A memória tem aqui um papel fundamental. Não é que não conheçamos as palavras que a autora utiliza. O problema é que algumas delas nos surpreendem como os velhos conhecidos, que nos fazem estremecer por uns segundos enquanto não nos lembramos exatamente de quem são. Na verdade, os jornais, os relatórios, os discursos comuns, usam sempre as mesmas palavras. Aliás, quanto mais se acentuar a tendência para recorrer a modelos de linguagem generativa como o ChatGPT para elaborar discursos, mais depressa veremos sair da nossa memória as palavras que emprega Agustina. Embora o ChatGPT saiba o que elas significam, treinado como está com múltiplos dicionários exaustivos de palavras, não é provável que as utilize, desenvolvido como é segundo uma lógica preditiva que lhe exige que utilize a palavra que provavelmente surgirá na sequência de outra. É escusado dizer que, estatisticamente, as palavras genéricas são mais utilizadas do que as palavras específicas, e daí o desaparecimento das últimas.

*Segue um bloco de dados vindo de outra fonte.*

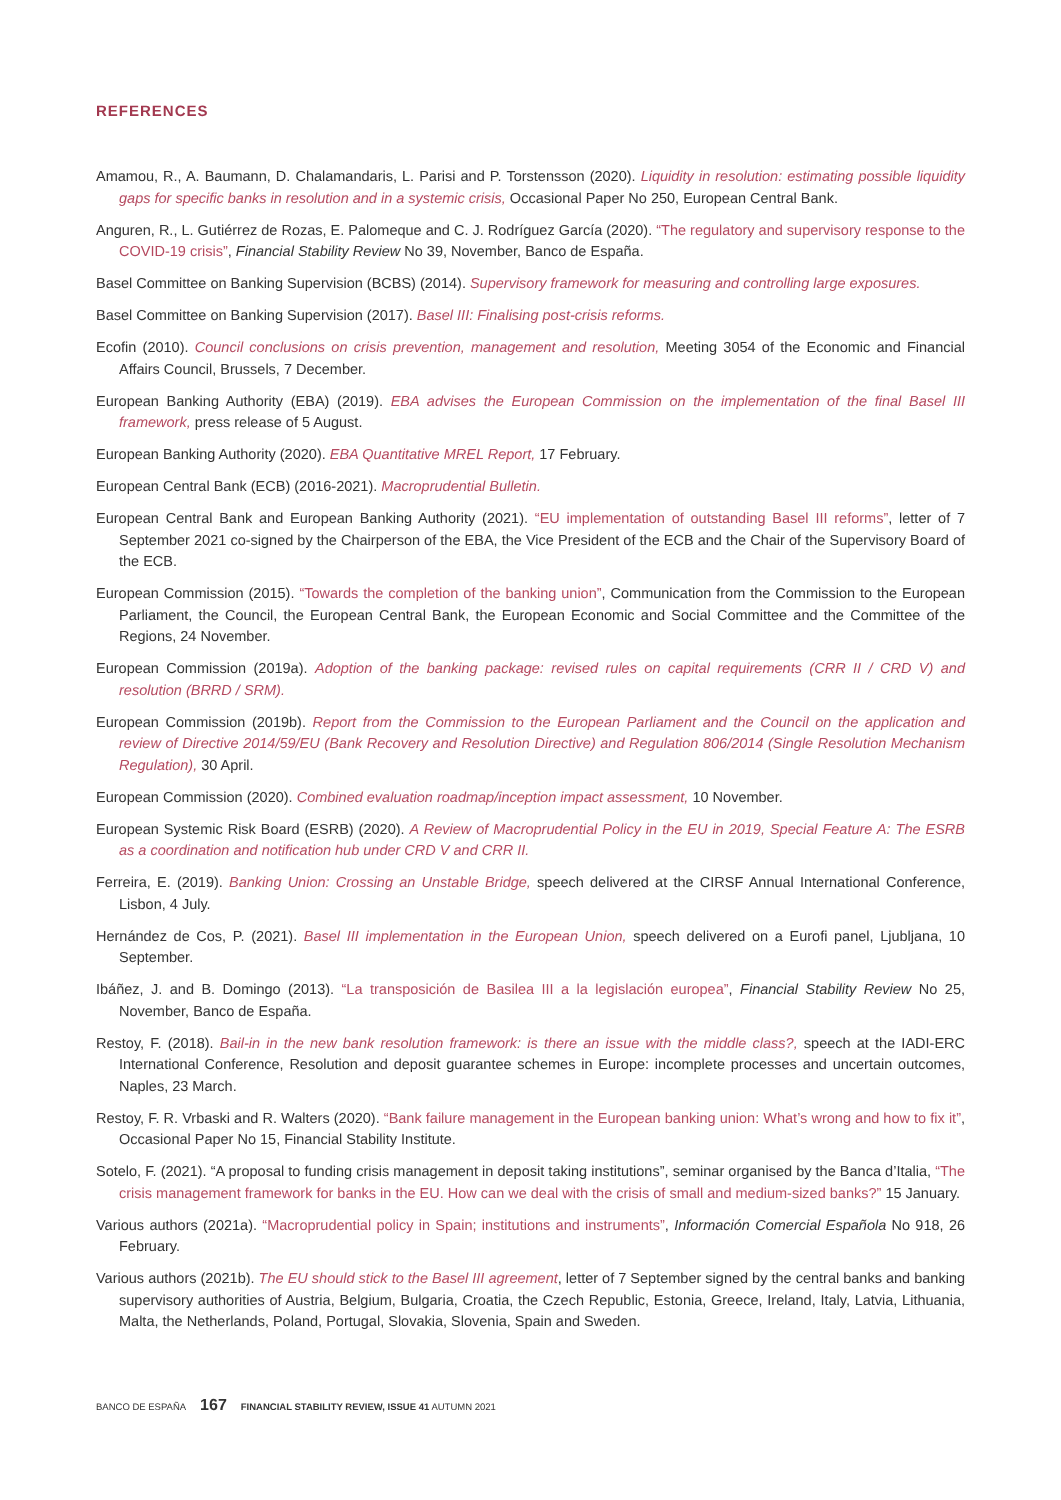REFERENCES
Amamou, R., A. Baumann, D. Chalamandaris, L. Parisi and P. Torstensson (2020). Liquidity in resolution: estimating possible liquidity gaps for specific banks in resolution and in a systemic crisis, Occasional Paper No 250, European Central Bank.
Anguren, R., L. Gutiérrez de Rozas, E. Palomeque and C. J. Rodríguez García (2020). “The regulatory and supervisory response to the COVID-19 crisis”, Financial Stability Review No 39, November, Banco de España.
Basel Committee on Banking Supervision (BCBS) (2014). Supervisory framework for measuring and controlling large exposures.
Basel Committee on Banking Supervision (2017). Basel III: Finalising post-crisis reforms.
Ecofin (2010). Council conclusions on crisis prevention, management and resolution, Meeting 3054 of the Economic and Financial Affairs Council, Brussels, 7 December.
European Banking Authority (EBA) (2019). EBA advises the European Commission on the implementation of the final Basel III framework, press release of 5 August.
European Banking Authority (2020). EBA Quantitative MREL Report, 17 February.
European Central Bank (ECB) (2016-2021). Macroprudential Bulletin.
European Central Bank and European Banking Authority (2021). “EU implementation of outstanding Basel III reforms”, letter of 7 September 2021 co-signed by the Chairperson of the EBA, the Vice President of the ECB and the Chair of the Supervisory Board of the ECB.
European Commission (2015). “Towards the completion of the banking union”, Communication from the Commission to the European Parliament, the Council, the European Central Bank, the European Economic and Social Committee and the Committee of the Regions, 24 November.
European Commission (2019a). Adoption of the banking package: revised rules on capital requirements (CRR II / CRD V) and resolution (BRRD / SRM).
European Commission (2019b). Report from the Commission to the European Parliament and the Council on the application and review of Directive 2014/59/EU (Bank Recovery and Resolution Directive) and Regulation 806/2014 (Single Resolution Mechanism Regulation), 30 April.
European Commission (2020). Combined evaluation roadmap/inception impact assessment, 10 November.
European Systemic Risk Board (ESRB) (2020). A Review of Macroprudential Policy in the EU in 2019, Special Feature A: The ESRB as a coordination and notification hub under CRD V and CRR II.
Ferreira, E. (2019). Banking Union: Crossing an Unstable Bridge, speech delivered at the CIRSF Annual International Conference, Lisbon, 4 July.
Hernández de Cos, P. (2021). Basel III implementation in the European Union, speech delivered on a Eurofi panel, Ljubljana, 10 September.
Ibáñez, J. and B. Domingo (2013). “La transposición de Basilea III a la legislación europea”, Financial Stability Review No 25, November, Banco de España.
Restoy, F. (2018). Bail-in in the new bank resolution framework: is there an issue with the middle class?, speech at the IADI-ERC International Conference, Resolution and deposit guarantee schemes in Europe: incomplete processes and uncertain outcomes, Naples, 23 March.
Restoy, F. R. Vrbaski and R. Walters (2020). “Bank failure management in the European banking union: What’s wrong and how to fix it”, Occasional Paper No 15, Financial Stability Institute.
Sotelo, F. (2021). “A proposal to funding crisis management in deposit taking institutions”, seminar organised by the Banca d’Italia, “The crisis management framework for banks in the EU. How can we deal with the crisis of small and medium-sized banks?” 15 January.
Various authors (2021a). “Macroprudential policy in Spain; institutions and instruments”, Información Comercial Española No 918, 26 February.
Various authors (2021b). The EU should stick to the Basel III agreement, letter of 7 September signed by the central banks and banking supervisory authorities of Austria, Belgium, Bulgaria, Croatia, the Czech Republic, Estonia, Greece, Ireland, Italy, Latvia, Lithuania, Malta, the Netherlands, Poland, Portugal, Slovakia, Slovenia, Spain and Sweden.
BANCO DE ESPAÑA 167 FINANCIAL STABILITY REVIEW, ISSUE 41 AUTUMN 2021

A favor da memorização, uma capacidade cada vez mais em desuso no ensino e, aparentemente, cada vez mais desnecessária no dia-a-dia, George Steiner defendia que aquilo que sabemos de cor amadurecerá e desenvolver-se-á dentro de nós. Segundo o autor, o texto memorizado interage com a nossa existência temporal, modificando as nossas experiências e sendo dialeticamente modificado por elas. “Quando mais vigoroso for o músculo da memória, mais bem protegido estará o nosso ser integral”. 

Por conseguinte, não só a linguagem é cada vez mais simples, como cada vez temos menos necessidade de memorizar o que quer que seja. Além de não sabermos descrever com precisão uma viagem, teremos dificuldade em argumentar com profundidade quando conhecemos e memorizamos menos palavras do que antigamente e é natural que vejamos também enfraquecer o nosso espírito crítico.

É um problema grave, esta perda de palavras, contra o qual já fomos avisados vezes sem conta. Orwell tinha uma expressão específica para isto, “Newspeak”, através da qual um estado totalitário restringia a gramática e o vocabulário dos cidadãos com o objetivo de diminuir a sua capacidade de pensar. A perda de palavras leva à deterioração de uma democracia, à perda da criatividade, e envolve também a perda da nossa história e cultura que está tão cheia de palavras difíceis e de significado.